French investigation authority BEA has assumed control of the investigation of a serious engine failure on board an Air France Airbus A380 over Greenland on 30 September, Canada’s transport agency confirms.
Air France flight 66 landed in Goose Bay, Canada, after the fan section of the No. 4 Engine Alliance GP7200 suffered an unexplained in-flight break-up at 37,000ft.
Since the break-up occurred over Denmark-controlled Greenland, legal authority for the investigation rested with the Danish Accident Investigation Board. But Denmark delegated authority for the investigation to the BEA, Transport Canada says.
Transport Canada dispatched a team of investigators to Goose Bay on 1 October to assist in the unfolding investigation. They were joined by investigators from the BEA, as well as engineers from A380 manufacturer Airbus and from Engine Alliance joint venture partners GE Aviation and Pratt & Whitney.
The BEA-led team will scrutinise the most serious A380 engine incident since a Rolls-Royce Trent 900-powered version of a Qantas aircraft suffered an uncontained engine failure near Singapore in 2010. Investigators traced the cause of that incident back to a manufacturing flaw, which led to a turbine section failure.
The investigation of the GP7200 failure will instead focus on the rare destruction of an entire fan module in-flight. Pictures of the A380 in-flight and on the ground reveal a missing nose cowl, fan cowl and fan disc.
The Engine Alliance partnership assigns GE authority over the high-pressure core of the engine and P&W responsibility for the low-pressure fan and turbine sections. P&W manufactures each of the 24 wide-swept hollow-titanium fan blades on the GP7200.
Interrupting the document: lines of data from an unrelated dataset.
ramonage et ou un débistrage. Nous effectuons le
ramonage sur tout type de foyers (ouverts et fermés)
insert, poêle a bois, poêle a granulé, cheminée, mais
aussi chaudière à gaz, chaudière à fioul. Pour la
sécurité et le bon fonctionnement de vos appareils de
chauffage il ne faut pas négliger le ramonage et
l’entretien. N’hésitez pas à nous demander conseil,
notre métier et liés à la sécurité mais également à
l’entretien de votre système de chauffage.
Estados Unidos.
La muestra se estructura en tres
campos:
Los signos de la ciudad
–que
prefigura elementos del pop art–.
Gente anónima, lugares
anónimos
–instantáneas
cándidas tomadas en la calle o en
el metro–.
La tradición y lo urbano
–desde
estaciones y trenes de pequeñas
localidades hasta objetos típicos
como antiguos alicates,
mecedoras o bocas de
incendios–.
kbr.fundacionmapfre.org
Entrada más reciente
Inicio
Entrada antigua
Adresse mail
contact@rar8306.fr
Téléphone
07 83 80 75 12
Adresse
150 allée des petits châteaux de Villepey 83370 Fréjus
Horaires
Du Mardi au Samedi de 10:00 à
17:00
Airbus delivered the A380 involved in the incident to Air France seven years ago, according to Flight Fleets Analyzer. It is one of nearly 130 A380s on order or delivered that are equipped with the GP7200 engines. Since 2009, the fleet of GP7200s in service had achieved a 99.9% dispatch reliability and – until 30 September – no in-flight shutdowns, according to P&W.